In file included from /home/seth/Downloads/OpenSYCL-0.9.4/src/compiler/HipsyclClangPlugin.cpp:29:
In file included from /home/seth/Downloads/OpenSYCL-0.9.4/src/compiler/../../include/hipSYCL/compiler/FrontendPlugin.hpp:31:
/home/seth/Downloads/OpenSYCL-0.9.4/src/compiler/../../include/hipSYCL/compiler/Frontend.hpp:38:10: fatal error: 'clang/AST/ASTContext.h' file not found
#include "clang/AST/ASTContext.h"

and both the commands were:

cmake .. -DROCM_PATH=/opt/rocm -DWITH_ROCM_BACKEND=ON -DCMAKE_C_COMPILER=/opt/rocm/llvm/bin/clang -DCMAKE_CXX_COMPILER=/opt/rocm/llvm/bin/clang++

and

cmake .. -DROCM_PATH=/opt/rocm -DWITH_ROCM_BACKEND=ON -DCMAKE_C_COMPILER=/opt/rocm/llvm/bin/clang -DCMAKE_CXX_COMPILER=/opt/rocm/llvm/bin/clang++

I realize at this point, this doesn’t involve GROMACS and has to be a hipSYCL problem, but hopefully you have an idea why this is happening.

Does adding -DLLVM_DIR=/opt/rocm/llvm/lib/cmake/llvm/ (see our install guide) help? -DROCM_PATH is often not sufficient.

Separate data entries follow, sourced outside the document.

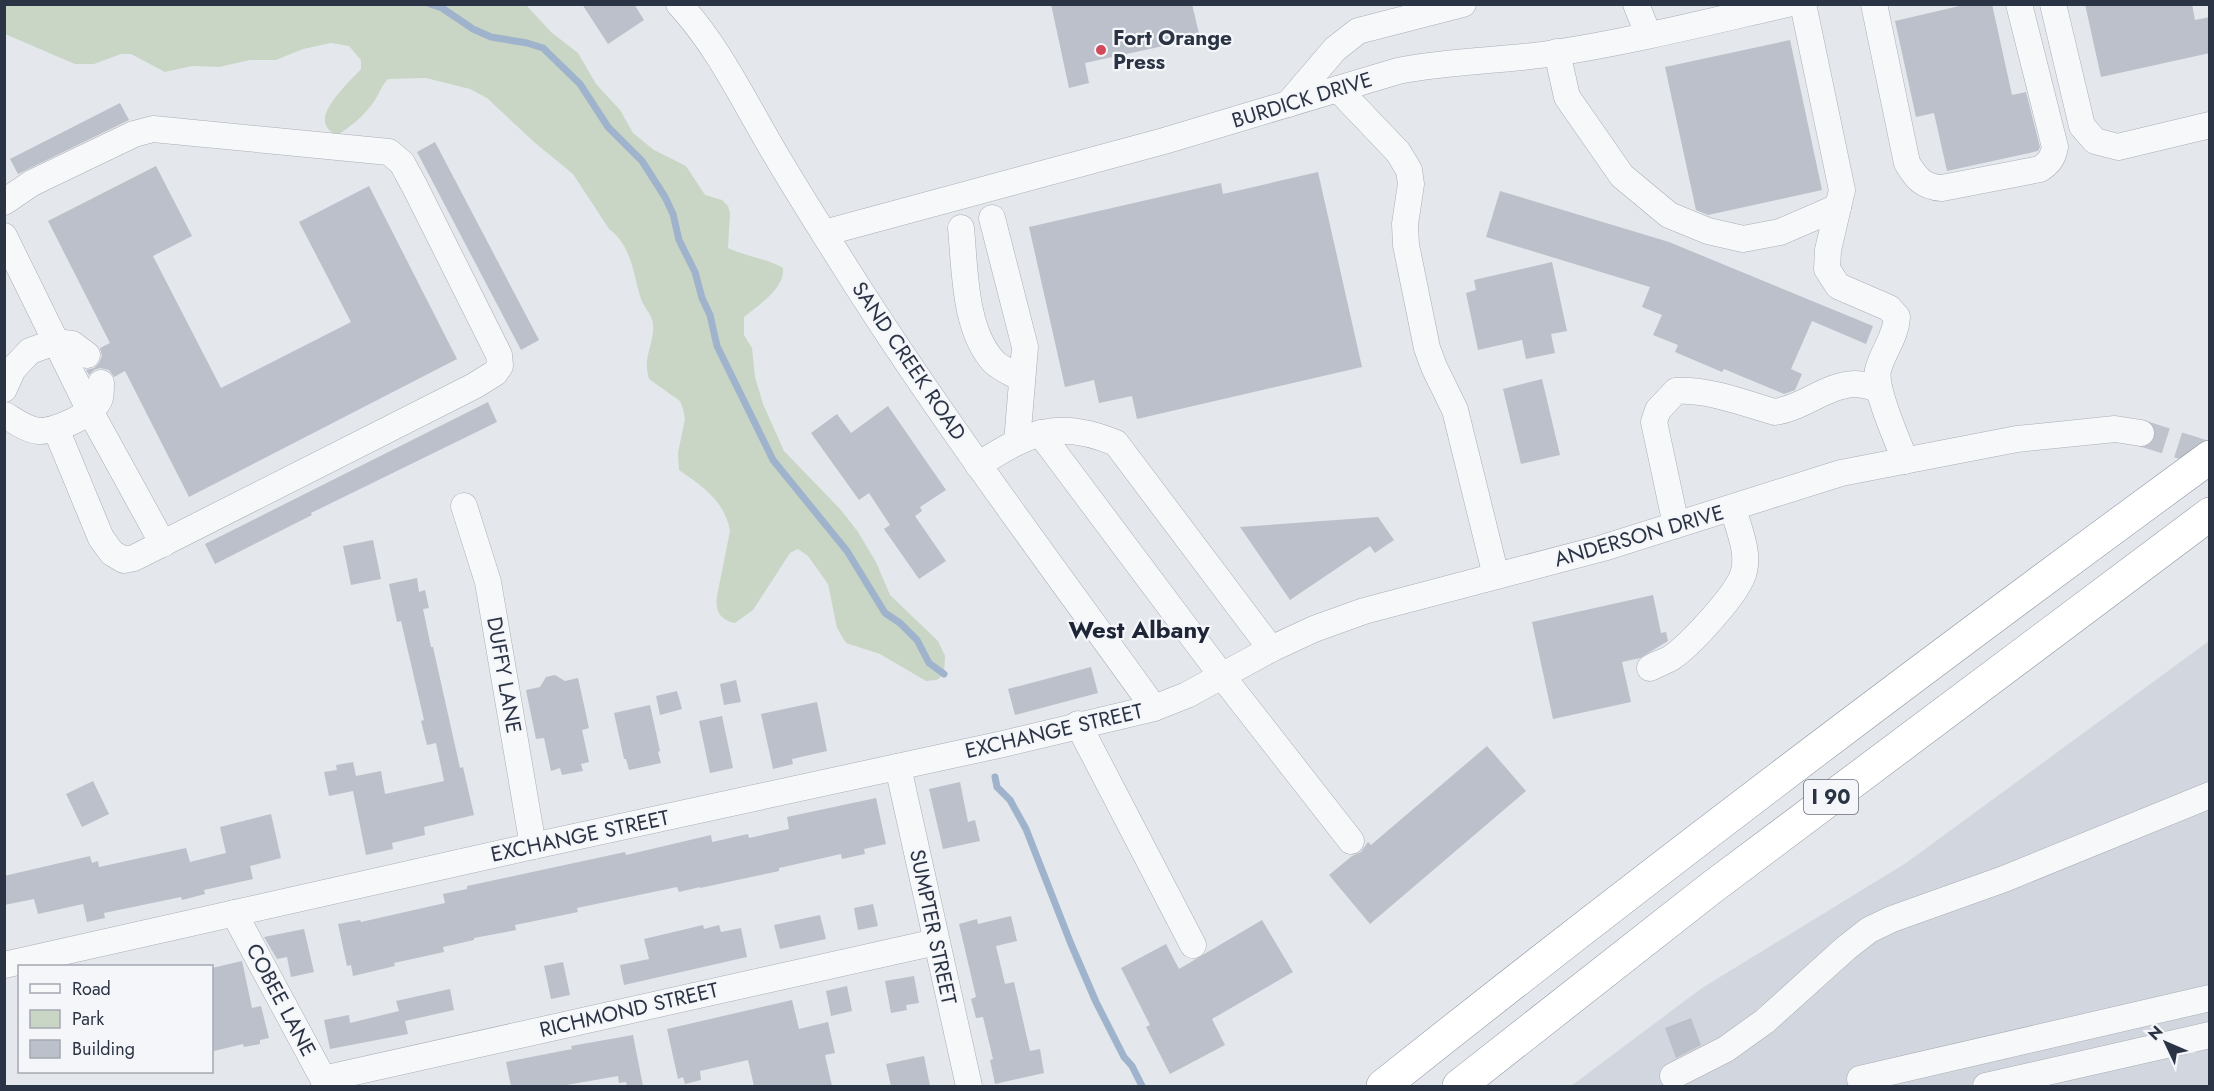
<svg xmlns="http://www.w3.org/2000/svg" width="2214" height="1091" viewBox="0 0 2214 1091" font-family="Jost,sans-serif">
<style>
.built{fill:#d2d6de}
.green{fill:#c9d6c5}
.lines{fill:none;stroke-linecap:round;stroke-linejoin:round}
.stream{stroke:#9fb4cc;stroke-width:7}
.building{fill:#bbc0ca}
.minor-tunnel{stroke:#bfc3cb;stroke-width:26;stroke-dasharray:26 13;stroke-linecap:butt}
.minor-casing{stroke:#a9aeb7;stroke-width:27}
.highway-casing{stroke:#8b94a3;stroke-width:34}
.minor{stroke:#f7f8fa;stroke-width:26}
.highway{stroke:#fff;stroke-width:33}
.poi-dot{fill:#d1495b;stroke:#f4f6f9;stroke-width:2}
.labels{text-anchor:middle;stroke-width:4.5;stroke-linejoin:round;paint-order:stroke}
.shield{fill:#f4f6f9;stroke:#676e7b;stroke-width:1.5}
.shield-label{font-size:20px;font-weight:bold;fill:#2b3445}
.poi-label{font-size:21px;font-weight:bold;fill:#2b3445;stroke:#f4f6f9;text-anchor:start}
.street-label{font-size:21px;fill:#2b3445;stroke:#f4f6f9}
.quarter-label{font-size:24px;font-weight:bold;fill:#1d2536;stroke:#f4f6f9}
</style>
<rect width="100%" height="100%" fill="#e4e7ec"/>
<!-- built -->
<polygon class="built" points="2209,641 2209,1086 1571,1086 1702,988 1906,863"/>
<!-- green -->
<path class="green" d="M4,5H526L551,32L578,53L596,84L620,110L633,133L654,150L686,166L705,195L722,200L728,206L730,213L728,248C747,257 766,258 783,268C785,289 758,305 744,317V335L752,348L755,377L763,404L784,451L841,510L858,532L876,562L890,595L938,641L945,656L944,674L937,680L926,681L880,654L846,643L837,628L828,584L808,556L798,549L790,553L753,610L735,623C720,620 715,611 717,596L730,531C725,501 702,486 679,470L678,453L685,419L683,409L680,401L649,379C642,355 655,344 653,324C652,314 644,308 641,299C633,274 632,246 609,229L573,174L534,142L487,98L470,89L426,78L388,79C381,86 379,95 373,103C363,117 350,127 336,136C332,132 325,128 325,121C323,106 351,80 361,69V60L349,46L331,43L303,49L276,60H250L219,67L192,66L165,72L131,54H121L94,64H75L5,34Z"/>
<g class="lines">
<!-- stream -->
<g class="stream">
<polyline points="430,4 442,8 473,29 491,37 527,43 543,48 580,84 608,127 642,161 665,197 673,214 679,240 695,272 702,298 710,315 717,346 773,460 847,551 885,613 900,623 917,640 929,663 944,674"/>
<polyline points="995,777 997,787 1010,800 1026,829 1071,944 1096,1002 1124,1057 1132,1066 1142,1086"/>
</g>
</g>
<!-- building -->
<g class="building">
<polygon points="582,4 634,4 644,20 608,44"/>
<polygon points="1051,4 1192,4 1200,38 1085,63 1089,83 1069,88"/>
<polygon points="1968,4 1992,4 2012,95 2026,92 2040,147 2038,151 1947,171 1934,113 1916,117 1895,21"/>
<polygon points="2085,4 2192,4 2195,20 2210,17 2210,53 2101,77"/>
<polygon points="1790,40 1822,190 1708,215 1696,210 1665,67"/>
<polygon points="120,103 129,120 18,174 10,159"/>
<polygon points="435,142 539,340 521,350 417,152"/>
<polygon points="156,166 192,236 153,256 221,388 351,322 299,222 369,186 457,359 189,497 125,371 114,377 109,370 100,368 94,370 89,375 86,370 94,368 99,363 102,356 100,348 110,343 48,221"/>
<polygon points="1318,172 1362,367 1137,419 1132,396 1099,403 1094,380 1065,387 1029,227 1221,183 1223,194"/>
<polygon points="1500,191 1669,242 1873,326 1866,344 1812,321 1791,369 1802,374 1795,390 1784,394 1724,369 1722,372 1675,352 1678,345 1653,335 1662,315 1642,307 1650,287 1486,237"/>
<polygon points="1552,262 1567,331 1551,334 1555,353 1526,359 1522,340 1478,350 1466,293 1476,290 1474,280"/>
<polygon points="1542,379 1560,455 1521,464 1503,389"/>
<polygon points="488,402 497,422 311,513 312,515 215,564 205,544"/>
<polygon points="888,406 946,490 920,507 922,511 915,516 946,561 919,579 884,529 890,525 869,493 859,500 811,433 837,414 851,433"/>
<polygon points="1378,517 1394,540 1375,553 1370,546 1290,600 1240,527"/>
<polygon points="373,540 381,579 351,585 343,546"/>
<polygon points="417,578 419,592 425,590 429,608 423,609 431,647 433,647 460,768 463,767 474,815 424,827 425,835 392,843 393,849 366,855 353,791 329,796 324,772 337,770 336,765 353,762 356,776 381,771 385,794 444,781 436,743 427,745 421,721 424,720 401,621 397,622 389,584"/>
<polygon points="1653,595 1661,633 1666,632 1668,641 1640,658 1622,662 1631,702 1553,719 1532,622"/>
<polygon points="1091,667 1098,693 1015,715 1008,689"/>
<polygon points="555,675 565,681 578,678 589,728 582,730 589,762 581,764 583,771 562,775 560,768 551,771 544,738 536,739 526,690 540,687 546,677"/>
<polygon points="736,680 741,702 724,705 720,684"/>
<polygon points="677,691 682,709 660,715 656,696"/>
<polygon points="817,702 827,751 792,759 793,764 773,769 761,714"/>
<polygon points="650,705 660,751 658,752 661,763 629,770 626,759 624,759 614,713"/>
<polygon points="722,716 733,768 710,773 699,721"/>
<polygon points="1487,746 1526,791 1370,924 1329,875 1352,856 1361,852 1368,842 1371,845"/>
<polygon points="93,781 109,814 82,827 66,794"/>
<polygon points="960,782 968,822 975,820 980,841 943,849 929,789"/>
<polygon points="876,798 886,844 864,849 865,854 842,859 841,854 779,868 779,871 700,888 700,887 679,892 677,887 577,908 578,912 515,925 516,930 474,938 474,940 443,947 444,952 394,963 395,966 353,976 351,965 347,966 338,924 360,920 361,922 445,903 443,894 467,889 467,886 625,852 626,855 711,835 712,842 748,834 749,838 789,829 787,817"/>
<polygon points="271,814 281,858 250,866 253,879 204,890 205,894 182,900 181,897 104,913 105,918 87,922 83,904 38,914 34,899 4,905 4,876 90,856 92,863 98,861 99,867 186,848 190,862 226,853 220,827"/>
<polygon points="873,904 878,926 858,930 854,908"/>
<polygon points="820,915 826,939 780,949 774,925"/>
<polygon points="1011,916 1017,941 996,946 1005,984 1014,982 1030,1051 1040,1049 1044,1073 995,1084 990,1060 993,1059 983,1017 976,1018 971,999 976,997 959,924 977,919 978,924"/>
<polygon points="1262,920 1293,972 1212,1019 1225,1045 1170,1074 1146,1027 1150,1025 1121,968 1166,944 1179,969"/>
<polygon points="703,925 704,929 719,925 721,932 741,928 747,957 624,985 620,965 649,959 644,939"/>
<polygon points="304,929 314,972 291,977 287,957 277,959 264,937"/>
<polygon points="242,961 252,1008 261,1006 269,1038 260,1040 260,1044 244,1047 243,1044 214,1051 212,1041 212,968"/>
<polygon points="563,962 570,995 551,999 544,966"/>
<polygon points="914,976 919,1003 906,1005 907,1010 891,1013 885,981"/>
<polygon points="847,986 852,1011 831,1016 826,991"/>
<polygon points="450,989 454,1010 405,1021 408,1034 330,1049 324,1020 349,1015 350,1023 399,1011 396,1001"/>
<polygon points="792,1000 799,1029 828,1022 835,1053 825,1055 832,1086 754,1086 748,1060 700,1071 701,1080 685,1084 683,1077 678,1079 667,1029"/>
<polygon points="1691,1018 1701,1045 1676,1058 1665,1028"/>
<polygon points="633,1035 643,1086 627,1086 626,1082 619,1083 618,1076 561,1086 511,1086 506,1062 572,1049 571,1046"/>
<polygon points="924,1056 930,1086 891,1086 886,1064"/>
</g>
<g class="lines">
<!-- minor-tunnel -->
<polyline class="minor-tunnel" points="2141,433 2210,455"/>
<!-- minor casing -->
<g class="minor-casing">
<g id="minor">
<path d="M679,4C717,45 742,97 770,145C799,195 830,243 861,292C953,435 1055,570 1154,708"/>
<polyline points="1636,4 1648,34"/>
<path d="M1803,4L1842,190L1828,250L1827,269L1838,286L1889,308L1897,317C1896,337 1883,351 1878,370C1874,391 1898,440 1905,461"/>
<path d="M1874,4L1907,163C1916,178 1923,187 1942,188L2040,169C2049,163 2053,158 2055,147L2019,4"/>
<polyline points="2053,4 2082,126 2095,141 2118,147 2210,125"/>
<polyline points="1557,52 1567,97 1622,176 1669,215 1708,231 1743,239 1780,232 1838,207"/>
<polyline points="1338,89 1398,152 1409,170 1411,184 1405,224 1406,245 1427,348 1434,367 1455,410 1496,576"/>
<polyline points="1288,104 1335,49 1358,31 1463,4"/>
<polyline points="4,202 32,183 134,134 153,129 389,152 402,163 415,187 499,355 500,366 495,373 474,386 134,558 124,560 112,553 101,538 56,429"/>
<polyline points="992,218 1025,347 1017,442"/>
<path d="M961,228C965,269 964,330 994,362C1001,369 1014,374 1022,379"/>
<path d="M824,233L1164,141L1398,71C1447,61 1498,61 1548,54C1629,42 1708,22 1787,4"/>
<polyline points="4,236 90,411 163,544"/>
<polyline points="4,389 13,369 30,351 55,342 72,344 87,355"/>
<path d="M5,415C15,421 27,430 39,431C55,432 95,414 100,398C101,394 101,388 101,383"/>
<polyline points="1040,433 1222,676 1351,841"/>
<path d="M978,465C1029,433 1057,418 1116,443L1271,649"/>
<polyline points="464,506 488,582 533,846"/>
<path d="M1676,525L1654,422L1658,410L1676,391C1709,389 1743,403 1775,412C1803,408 1826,385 1855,384C1863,384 1871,387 1879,389"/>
<path d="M1650,668C1657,664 1664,662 1671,658C1689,646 1740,592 1744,571C1749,550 1738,528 1733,508"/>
<polyline points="1078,724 1193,945"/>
<polyline points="898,767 969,1086"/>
<polyline points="234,913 327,1086"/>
<polyline points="4,965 533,846 1003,744 1154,708 1187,695 1271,649 1314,629 1364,611 1603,548 1841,473 2017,439 2115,429 2141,433"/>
<polyline points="1673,1076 1726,1049 1765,1021 1846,948 1869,930 1892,919 2004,879 2210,795"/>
<polyline points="323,1079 936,942"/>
<polyline points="1860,1079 2210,998"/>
<polyline points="1986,1086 2210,1035"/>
</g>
</g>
<!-- highway casing -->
<g class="highway-casing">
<g id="highway">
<path d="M1383,1086C1654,870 1930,662 2210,457"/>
<polyline points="1459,1086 1711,888 2210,514"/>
</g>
</g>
<!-- minor -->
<use href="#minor" class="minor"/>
<!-- highway -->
<use href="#highway" class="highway"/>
</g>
<!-- markers -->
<circle class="poi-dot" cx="1101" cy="50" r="6"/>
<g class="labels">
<!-- shield labels -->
<rect class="shield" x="1804" y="780" width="54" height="34" rx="4.5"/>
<g class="shield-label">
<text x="1831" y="804">I 90</text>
</g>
<!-- poi labels -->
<g class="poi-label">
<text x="1113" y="45">Fort Orange<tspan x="1113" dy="24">Press</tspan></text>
</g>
<!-- street labels -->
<g class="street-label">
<text transform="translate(1302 100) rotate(-17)" y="7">BURDICK DRIVE</text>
<text transform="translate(909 361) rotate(56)" y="7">SAND CREEK ROAD</text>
<text transform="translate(1639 536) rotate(-16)" y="7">ANDERSON DRIVE</text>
<text transform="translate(504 675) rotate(80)" y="7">DUFFY LANE</text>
<text transform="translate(1054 731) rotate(-13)" y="7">EXCHANGE STREET</text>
<text transform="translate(580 836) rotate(-12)" y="7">EXCHANGE STREET</text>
<text transform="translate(933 927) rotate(78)" y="7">SUMPTER STREET</text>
<text transform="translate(281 1000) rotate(62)" y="7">COBEE LANE</text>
<text transform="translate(629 1010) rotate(-13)" y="7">RICHMOND STREET</text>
</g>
<!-- quarter labels -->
<g class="quarter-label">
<text x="1139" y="638">West Albany</text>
</g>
</g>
<!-- border -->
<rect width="2214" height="1091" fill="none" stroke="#2b3445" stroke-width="12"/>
<!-- legend -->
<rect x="18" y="965" width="195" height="108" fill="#f4f6f9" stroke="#a4a8b1" stroke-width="1.5"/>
<rect x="30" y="984" width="30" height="9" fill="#f7f8fa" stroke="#a4a8b1" stroke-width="1.5"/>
<text x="72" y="995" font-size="18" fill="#2b3445">Road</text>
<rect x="30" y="1010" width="30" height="18" fill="#c9d6c5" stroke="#a4a8b1" stroke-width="1.5"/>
<text x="72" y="1025" font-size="18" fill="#2b3445">Park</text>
<rect x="30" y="1040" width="30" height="18" fill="#bbc0ca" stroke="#a4a8b1" stroke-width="1.5"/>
<text x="72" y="1055" font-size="18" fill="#2b3445">Building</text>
<!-- north arrow -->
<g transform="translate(2166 1043) rotate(314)" stroke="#f4f6f9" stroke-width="4.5" paint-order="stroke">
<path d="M0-4.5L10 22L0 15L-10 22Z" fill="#2b3445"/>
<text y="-9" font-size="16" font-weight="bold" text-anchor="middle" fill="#2b3445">N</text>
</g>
</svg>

It still results in a segmentation fault when running

syclcc --hipsycl-targets='hip:gfx1031' -O2 hello_sycl.cpp -o hello_sycl && ./hello_sycl

when compiled with the cmake command:

cmake .. -DROCM_PATH=/opt/rocm -DWITH_ROCM_BACKEND=ON -DLLVM_DIR=/opt/rocm/llvm/lib/cmake/llvm/

It does recognize my card as well.

UPDATE: If I add gfx90c the card works with the above command, about to try GROMACS build again.

1 Like

Ok, so all the tests passes when running make check -j 16, but only if I did cmake for both gfx1031,gfx90c. That is so strange to me, but if i used only gfx90c the tests failed. I will try running the lysozyme tutorial soon then write a summary for documentation on the installation commands.

I cant thank you guys enough for this, I definitely would not have figured this out without your help!

1 Like

Great that it worked.

It looks like ROCm initialization fails when the code is compiled for only one device. Can’t offer any insights here, unfortunately.

Thank you for testing! We’ll add a note to our installation guide / known issues.

Yes, ROCm indeed requires that code is compiled for all GPUs in the system, even if the application is in practice only using some of the GPUs:

This is a limitation that has been in ROCm for a long time and I don’t know why AMD has not yet fixed it - after all this behavior is unintuitive and a source of surprsing and difficult to debug issues as described here.

1 Like

Interesting. @illuhad, the HIP docs state that the resulting behavior is hipErrorNoBinaryForGpu but here a segfault is reported. Any idea why?

Can the issue be circumvented by masking the devices code was not compiled for with HIP_VISIBLE_DEVICES?

AFAIR, this issue also has caused immediate program termination previously, not just kernel launch failures that can be handled by the application. Presumably the error is not handled gracefully inside HIP. So, I’m not surprised to hear that a segfault is one of the possible consequences.

There used to be an error message along the lines of hipErrorNoBinaryForGpu: Unable to find code object for all current devices, but maybe this is no longer present in current ROCm versions, or only present when not compiling ROCm with -DNDEBUG or something similar.

As the docs say, HIP_VISIBLE_DEVICES should work, and I can confirm this from my experience with this issue.